Dataset entries:
══════════
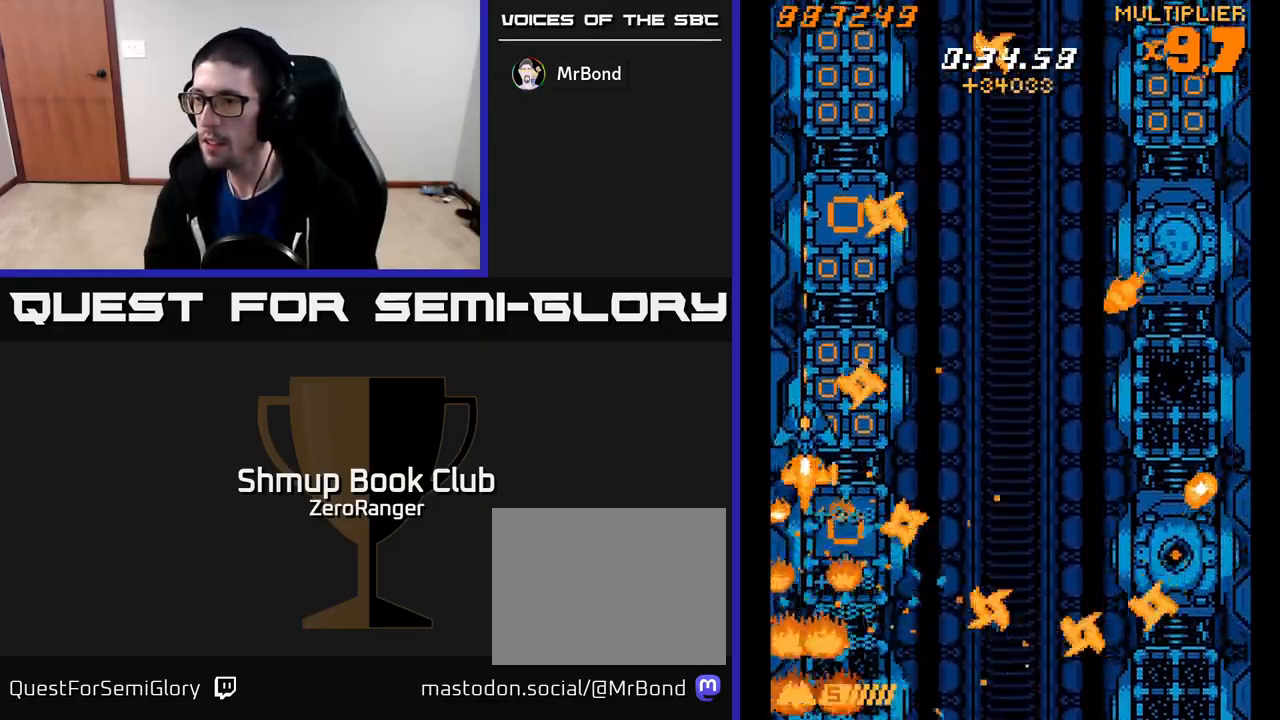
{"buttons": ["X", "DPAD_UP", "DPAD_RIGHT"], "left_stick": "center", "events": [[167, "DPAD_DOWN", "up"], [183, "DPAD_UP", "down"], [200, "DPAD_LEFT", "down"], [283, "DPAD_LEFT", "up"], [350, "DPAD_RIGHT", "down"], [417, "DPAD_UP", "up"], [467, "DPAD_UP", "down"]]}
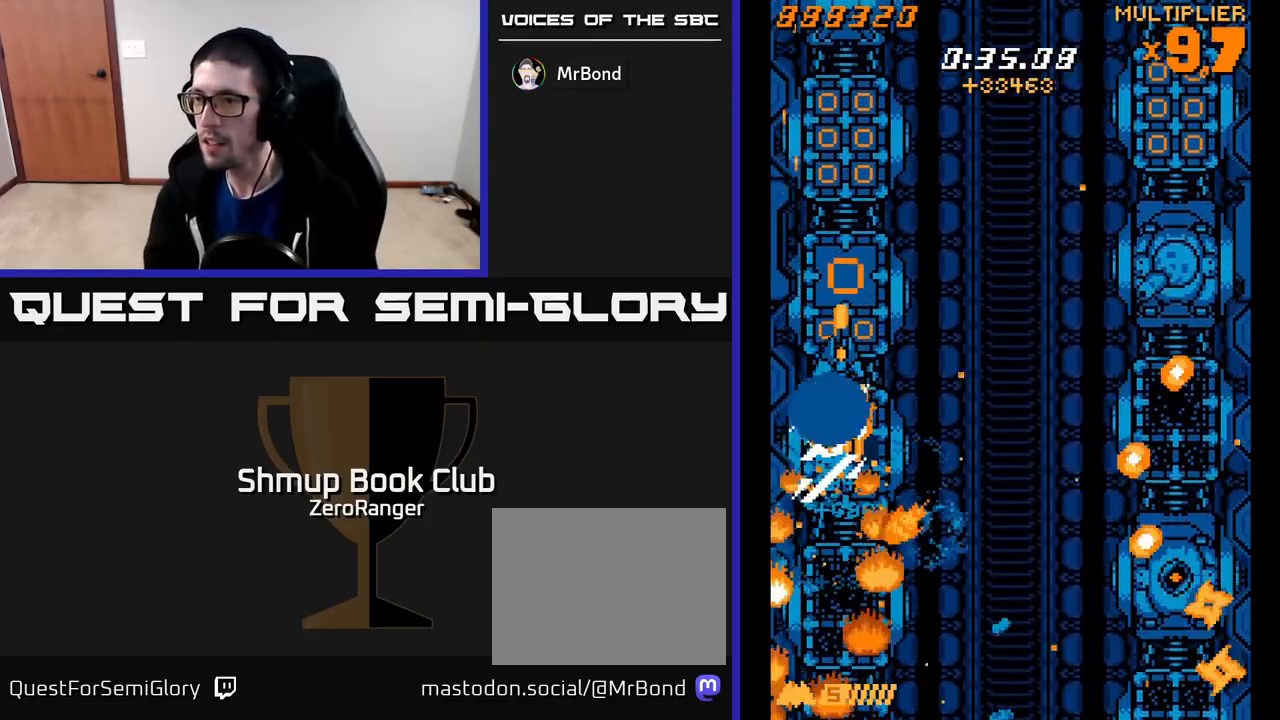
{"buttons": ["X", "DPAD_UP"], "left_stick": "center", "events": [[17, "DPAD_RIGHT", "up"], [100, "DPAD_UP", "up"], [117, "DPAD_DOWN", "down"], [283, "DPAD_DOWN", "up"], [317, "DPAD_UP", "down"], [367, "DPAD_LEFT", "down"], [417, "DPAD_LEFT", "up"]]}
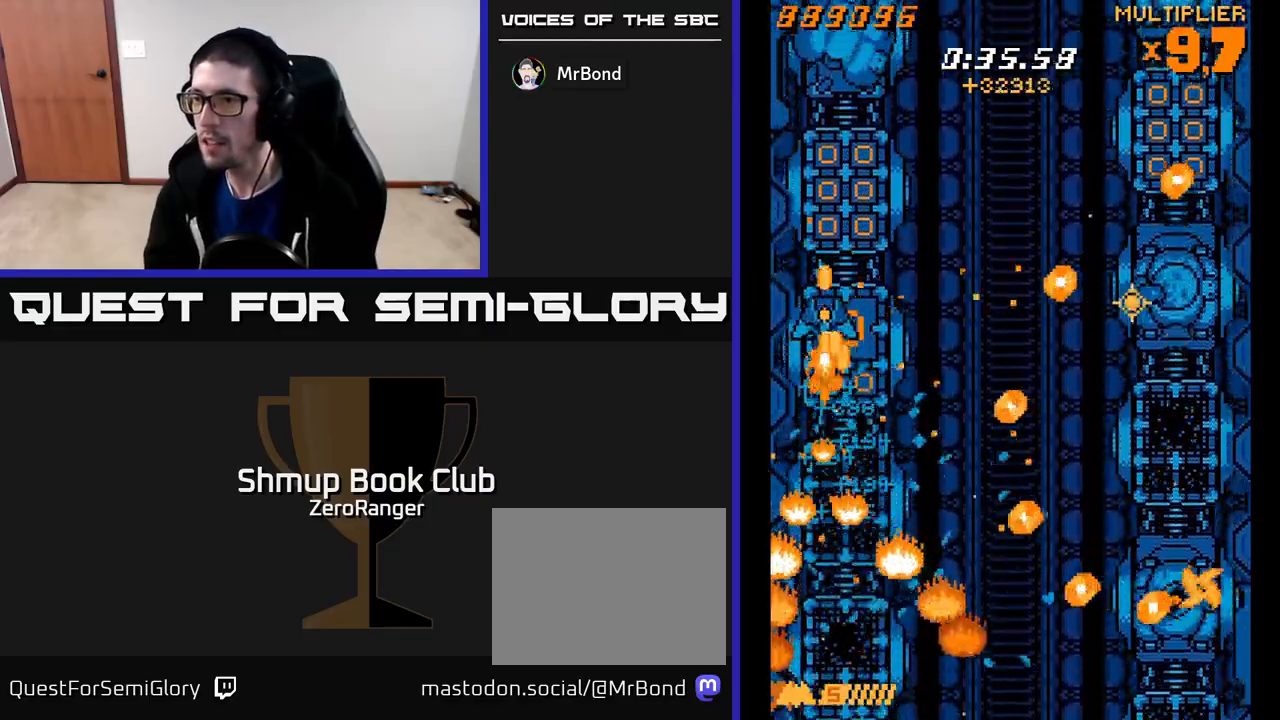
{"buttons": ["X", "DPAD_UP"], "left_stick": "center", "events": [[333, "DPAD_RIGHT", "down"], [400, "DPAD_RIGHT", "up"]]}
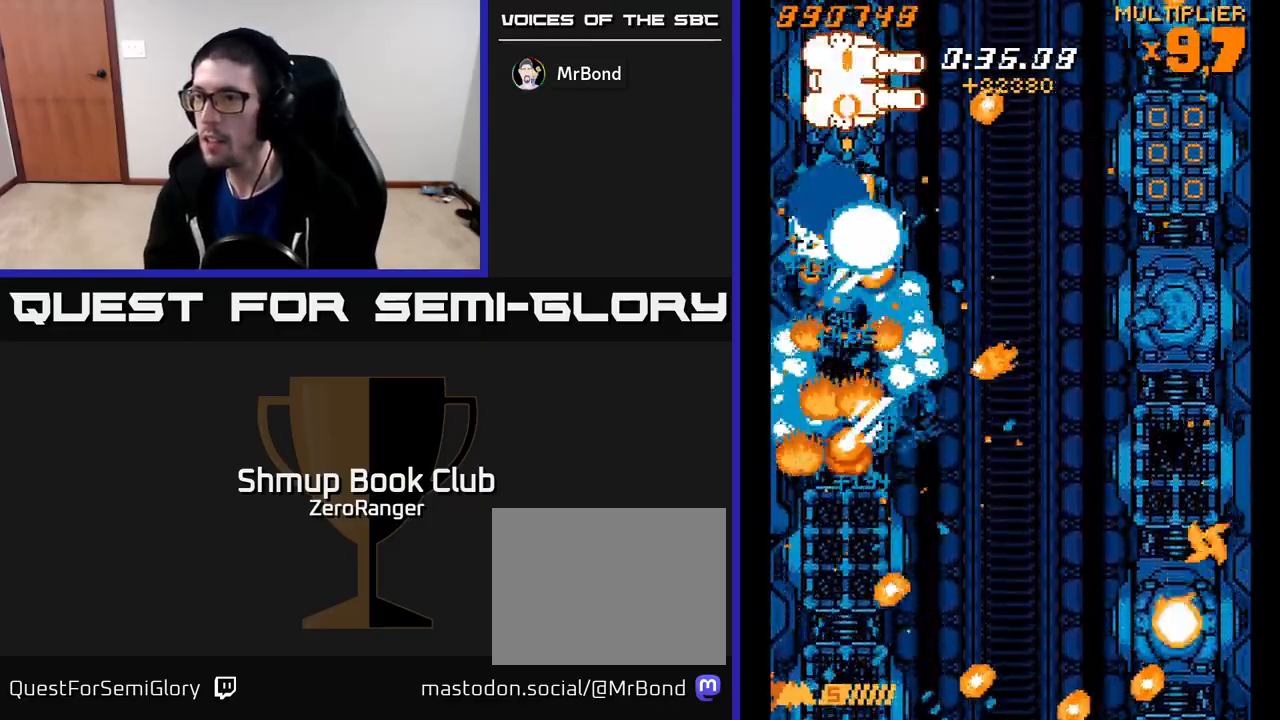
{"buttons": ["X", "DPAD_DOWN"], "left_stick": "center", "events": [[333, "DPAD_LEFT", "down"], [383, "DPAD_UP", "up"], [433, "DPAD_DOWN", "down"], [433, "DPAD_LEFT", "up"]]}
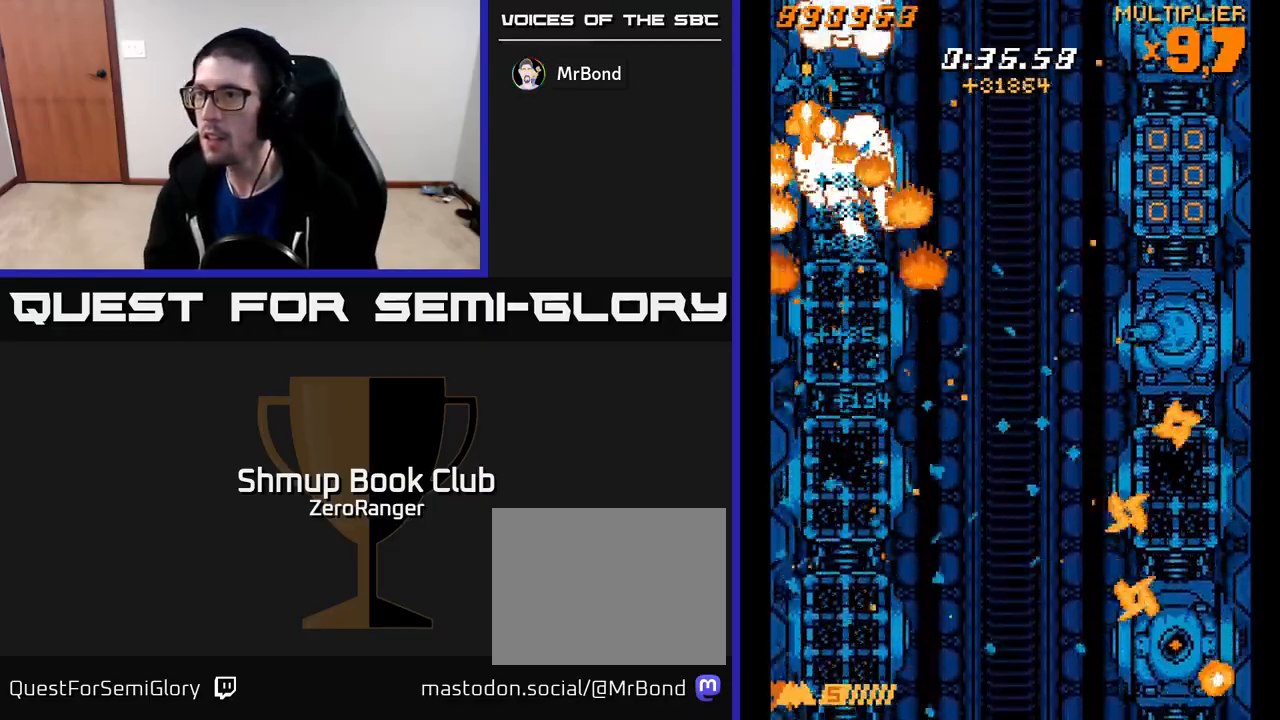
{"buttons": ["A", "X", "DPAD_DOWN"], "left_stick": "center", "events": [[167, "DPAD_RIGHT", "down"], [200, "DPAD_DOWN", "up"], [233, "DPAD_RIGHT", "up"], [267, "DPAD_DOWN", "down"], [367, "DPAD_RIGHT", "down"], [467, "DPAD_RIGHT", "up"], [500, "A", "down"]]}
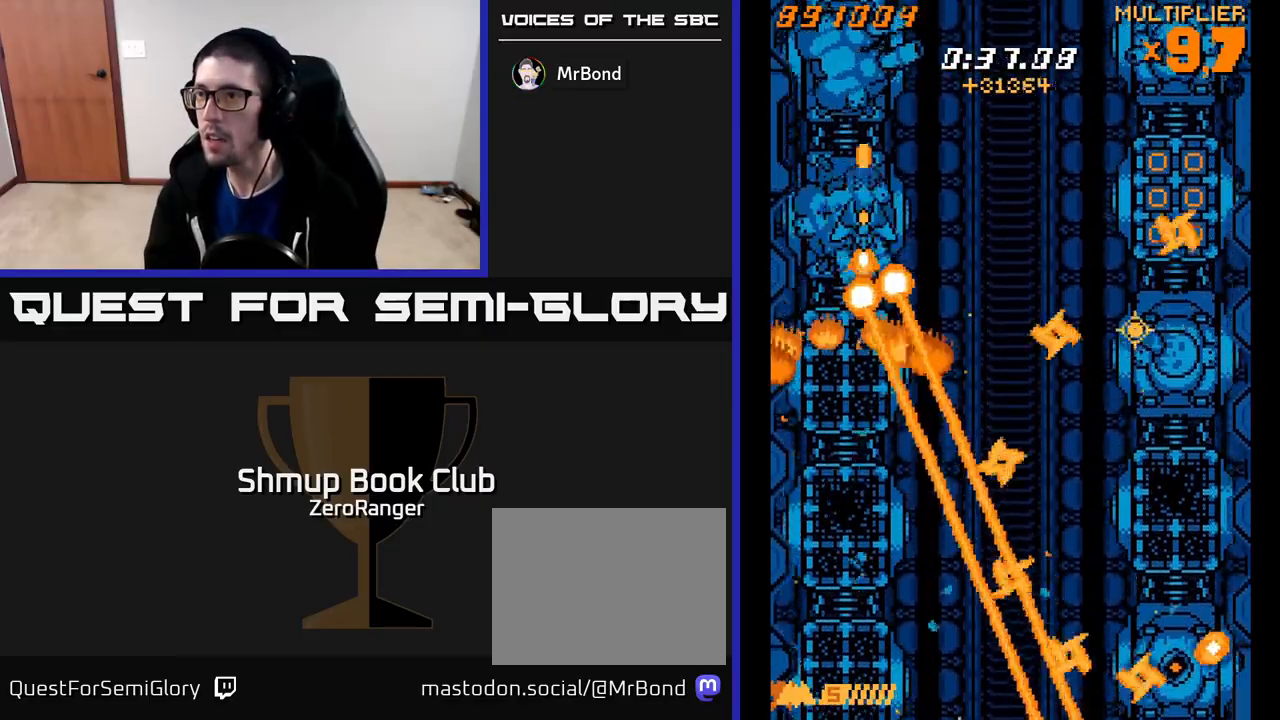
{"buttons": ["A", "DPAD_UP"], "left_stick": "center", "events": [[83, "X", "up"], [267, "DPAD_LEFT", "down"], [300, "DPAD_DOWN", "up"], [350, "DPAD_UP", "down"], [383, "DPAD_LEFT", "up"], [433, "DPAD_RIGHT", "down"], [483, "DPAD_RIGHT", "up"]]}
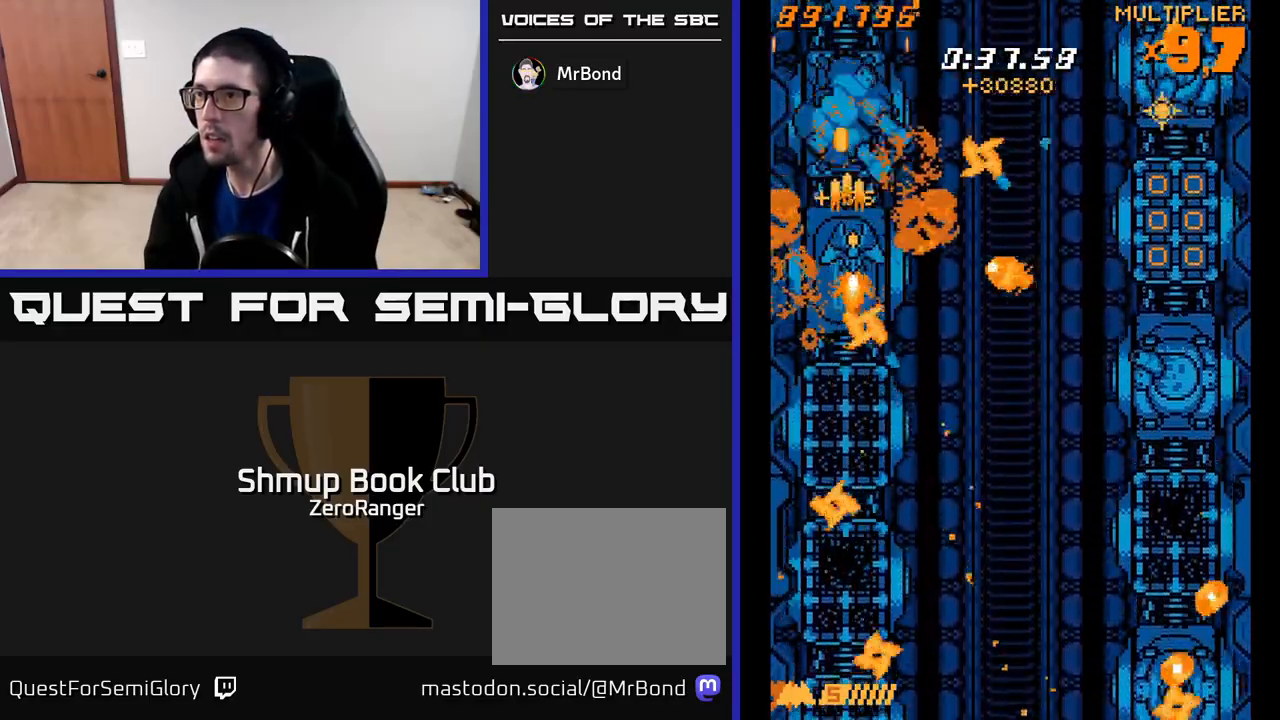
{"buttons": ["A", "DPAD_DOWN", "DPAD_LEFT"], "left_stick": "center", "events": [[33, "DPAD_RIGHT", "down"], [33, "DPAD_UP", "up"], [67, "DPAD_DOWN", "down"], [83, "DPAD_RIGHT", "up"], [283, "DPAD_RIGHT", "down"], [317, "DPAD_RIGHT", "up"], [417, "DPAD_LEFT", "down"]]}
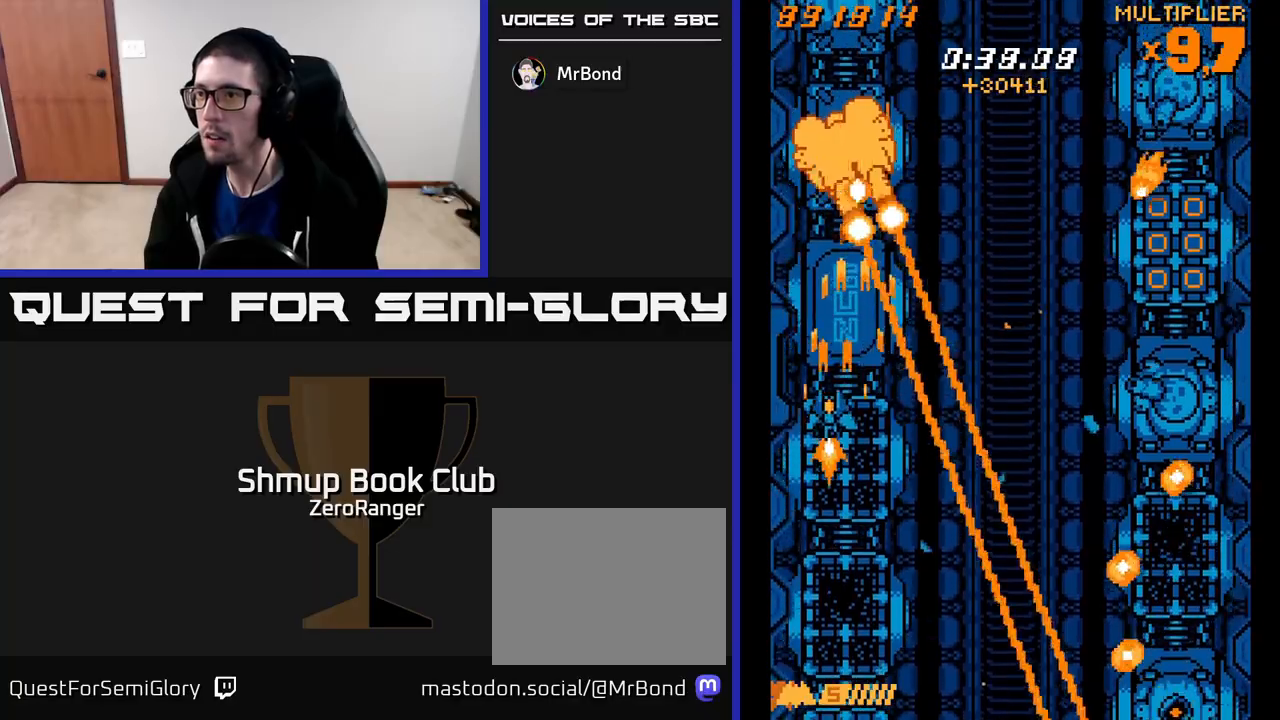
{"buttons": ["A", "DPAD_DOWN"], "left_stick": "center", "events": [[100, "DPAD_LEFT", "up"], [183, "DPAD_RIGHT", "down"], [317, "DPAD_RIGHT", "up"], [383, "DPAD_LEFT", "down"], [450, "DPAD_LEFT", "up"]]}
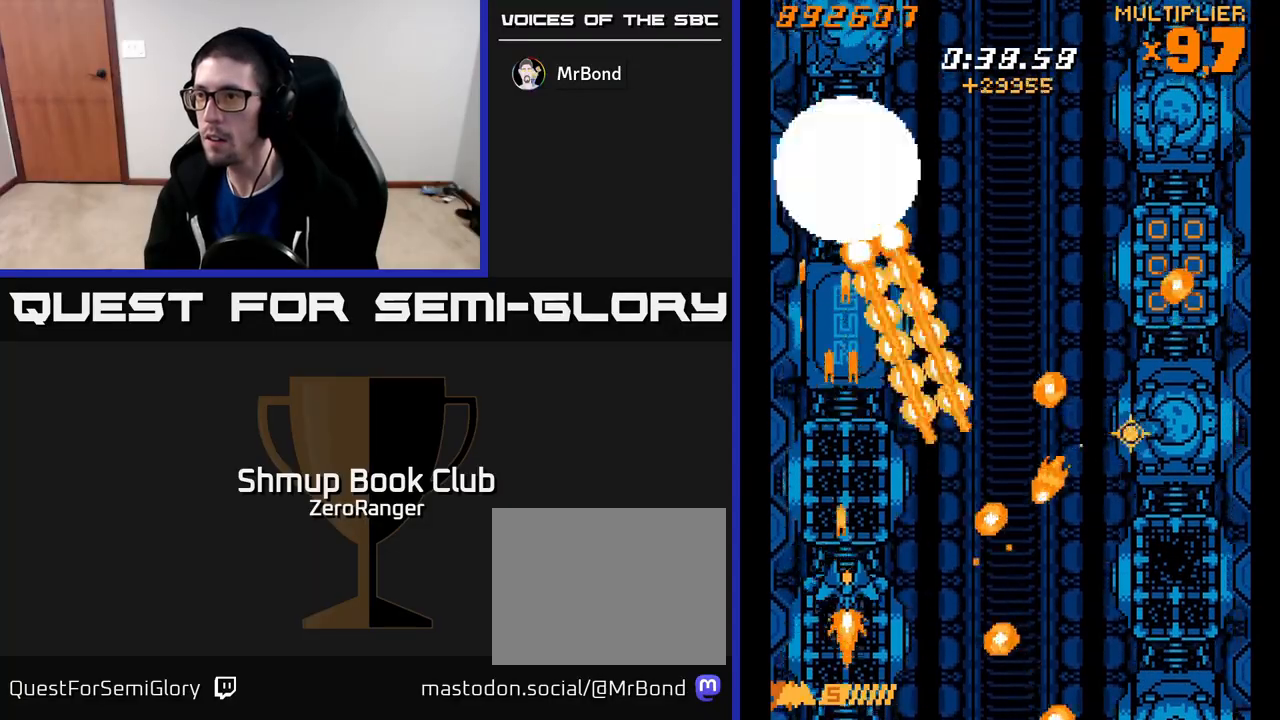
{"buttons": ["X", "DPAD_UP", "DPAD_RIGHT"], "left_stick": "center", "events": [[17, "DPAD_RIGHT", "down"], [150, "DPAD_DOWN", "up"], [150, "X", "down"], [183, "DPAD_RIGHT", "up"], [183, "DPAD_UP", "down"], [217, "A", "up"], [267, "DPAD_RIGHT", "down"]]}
══════════
Repeat every record above exactly, but drop the pictures.

Exercise result:
{"buttons": ["X", "DPAD_UP", "DPAD_RIGHT"], "left_stick": "center", "events": [[167, "DPAD_DOWN", "up"], [183, "DPAD_UP", "down"], [200, "DPAD_LEFT", "down"], [283, "DPAD_LEFT", "up"], [350, "DPAD_RIGHT", "down"], [417, "DPAD_UP", "up"], [467, "DPAD_UP", "down"]]}
{"buttons": ["X", "DPAD_UP"], "left_stick": "center", "events": [[17, "DPAD_RIGHT", "up"], [100, "DPAD_UP", "up"], [117, "DPAD_DOWN", "down"], [283, "DPAD_DOWN", "up"], [317, "DPAD_UP", "down"], [367, "DPAD_LEFT", "down"], [417, "DPAD_LEFT", "up"]]}
{"buttons": ["X", "DPAD_UP"], "left_stick": "center", "events": [[333, "DPAD_RIGHT", "down"], [400, "DPAD_RIGHT", "up"]]}
{"buttons": ["X", "DPAD_DOWN"], "left_stick": "center", "events": [[333, "DPAD_LEFT", "down"], [383, "DPAD_UP", "up"], [433, "DPAD_DOWN", "down"], [433, "DPAD_LEFT", "up"]]}
{"buttons": ["A", "X", "DPAD_DOWN"], "left_stick": "center", "events": [[167, "DPAD_RIGHT", "down"], [200, "DPAD_DOWN", "up"], [233, "DPAD_RIGHT", "up"], [267, "DPAD_DOWN", "down"], [367, "DPAD_RIGHT", "down"], [467, "DPAD_RIGHT", "up"], [500, "A", "down"]]}
{"buttons": ["A", "DPAD_UP"], "left_stick": "center", "events": [[83, "X", "up"], [267, "DPAD_LEFT", "down"], [300, "DPAD_DOWN", "up"], [350, "DPAD_UP", "down"], [383, "DPAD_LEFT", "up"], [433, "DPAD_RIGHT", "down"], [483, "DPAD_RIGHT", "up"]]}
{"buttons": ["A", "DPAD_DOWN", "DPAD_LEFT"], "left_stick": "center", "events": [[33, "DPAD_RIGHT", "down"], [33, "DPAD_UP", "up"], [67, "DPAD_DOWN", "down"], [83, "DPAD_RIGHT", "up"], [283, "DPAD_RIGHT", "down"], [317, "DPAD_RIGHT", "up"], [417, "DPAD_LEFT", "down"]]}
{"buttons": ["A", "DPAD_DOWN"], "left_stick": "center", "events": [[100, "DPAD_LEFT", "up"], [183, "DPAD_RIGHT", "down"], [317, "DPAD_RIGHT", "up"], [383, "DPAD_LEFT", "down"], [450, "DPAD_LEFT", "up"]]}
{"buttons": ["X", "DPAD_UP", "DPAD_RIGHT"], "left_stick": "center", "events": [[17, "DPAD_RIGHT", "down"], [150, "DPAD_DOWN", "up"], [150, "X", "down"], [183, "DPAD_RIGHT", "up"], [183, "DPAD_UP", "down"], [217, "A", "up"], [267, "DPAD_RIGHT", "down"]]}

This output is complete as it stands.